→ **Your instructions**
For each line in the data that includes "agreement", make a copy.

BEGIN

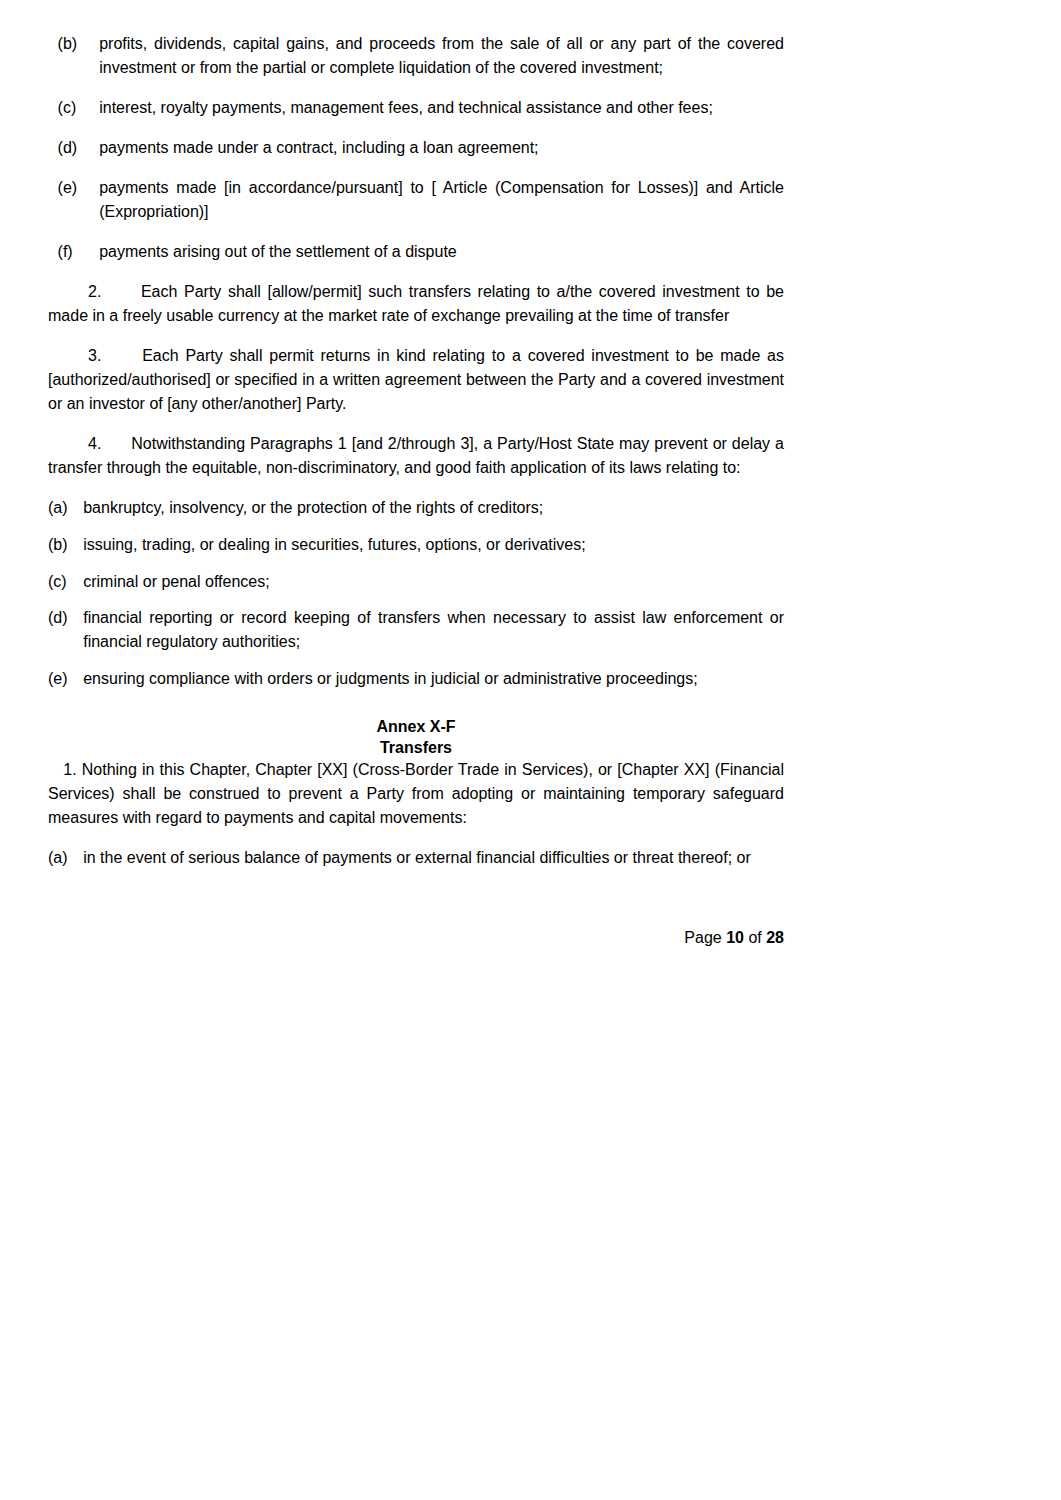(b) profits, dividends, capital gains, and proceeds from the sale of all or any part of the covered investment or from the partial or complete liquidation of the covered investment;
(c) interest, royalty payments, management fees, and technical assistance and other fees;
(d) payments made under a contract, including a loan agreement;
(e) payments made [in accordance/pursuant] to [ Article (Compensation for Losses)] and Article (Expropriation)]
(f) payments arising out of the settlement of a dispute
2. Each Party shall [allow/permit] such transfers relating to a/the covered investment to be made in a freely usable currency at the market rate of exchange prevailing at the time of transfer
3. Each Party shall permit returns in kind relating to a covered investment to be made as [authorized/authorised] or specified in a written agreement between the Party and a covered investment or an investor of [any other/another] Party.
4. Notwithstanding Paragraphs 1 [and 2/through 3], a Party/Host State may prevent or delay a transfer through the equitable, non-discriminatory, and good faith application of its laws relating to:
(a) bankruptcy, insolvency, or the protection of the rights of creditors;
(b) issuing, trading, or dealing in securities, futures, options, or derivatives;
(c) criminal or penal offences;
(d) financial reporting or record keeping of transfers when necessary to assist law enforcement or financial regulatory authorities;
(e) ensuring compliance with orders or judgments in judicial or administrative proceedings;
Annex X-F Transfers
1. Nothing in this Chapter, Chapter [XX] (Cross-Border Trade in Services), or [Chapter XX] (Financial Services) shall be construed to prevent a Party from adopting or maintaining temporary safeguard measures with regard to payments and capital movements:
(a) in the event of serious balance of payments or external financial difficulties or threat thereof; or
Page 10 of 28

END

→ **Task solution**
(d) payments made under a contract, including a loan agreement;
3. Each Party shall permit returns in kind relating to a covered investment to be made as [authorized/authorised] or specified in a written agreement between the Party and a covered investment or an investor of [any other/another] Party.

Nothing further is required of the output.